In early 2016 Kitchin Legal filed a class action lawsuit (on behalf of 231 employees) against five Northern California hair salons doing business as diPietro Todd.  The case is based on diPietro Todd’s alleged failure to abide by a wide range of California employment laws, including Labor Code § 226.2.  After months of negotiations and the exchange of thousands of lines of employee data, our clients entered into a proposed class-wide settlement valued at over $1 million.  We are now in the process of seeking court approval for the class action settlement.

Information about the Valdivia v. diPietro Todd – Post Street, et al. case can be found on the San Francisco Superior Court website by entering case number 551342 at: http://sfsuperiorcourt.org/online-services

 

Population (Salons) Lawsuit

In late 2016 Kitchin Legal filed an individual lawsuit on behalf of a stylist against her former employer Brian K. Belier, the owner of Population salons in San Francisco. The lawsuit is based on Belier’s alleged violations of several California wage and hour laws, including Labor Code § 226.2.  Belier, who either was ignorant of the law, or chose to ignore his duties, is facing a six-figure wage claim, one of the largest components of which is based on the allegation that our client was improperly paid as a commissioned employee.

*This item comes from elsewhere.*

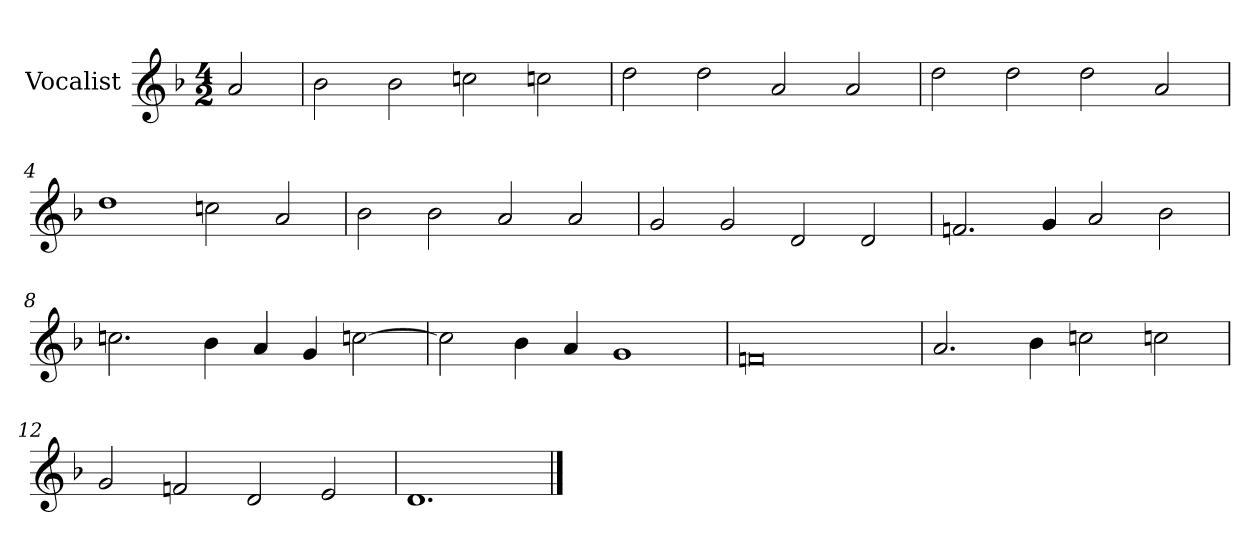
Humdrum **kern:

Information about the Bemer v. Belier case can be found on the San Francisco Superior Court website by entering case number 556124 at:

http://sfsuperiorcourt.org/online-services

 

Risk and Consequences

For Salon Owners

Nearly every year California passes new legislation or enacts new regulations pertaining to the duties of employers to their workers. Employers who do not have a sophisticated human resources professional on staff or a competent employment attorney on retainer to help them keep abreast of these changes can become particularly vulnerable to employment-related claims.

An employer who decides to risk non-compliance with any aspect of California’s employment laws can face significant financial consequences, including a class action lawsuit by a group of employees. The worst decision a salon owner can make is to remain ignorant of California labor laws or to ignore its legal obligations hoping its employees will not challenge its illegal practices through a lawsuit.

The best decision a salon owner can make at any time is to have a skilled California employment attorney review its policies and practices for compliance with California labor laws, including in particular, Labor Code § 226.2.

For Salon Employees

The biggest risk facing an employee whose compensation rights have been violated is delay. All of these claims are governed by specific statutes of limitations.  Employees can generally seek recovery of unpaid wages for up to four years (under California’s unfair completion laws).  Once the statute of limitations runs on a claim, it is gone forever, however.[ii]  Salon employees who have been paid as commissioned employees and who have not been paid separately for non-productive time and rest periods should talk with an employment attorney right away.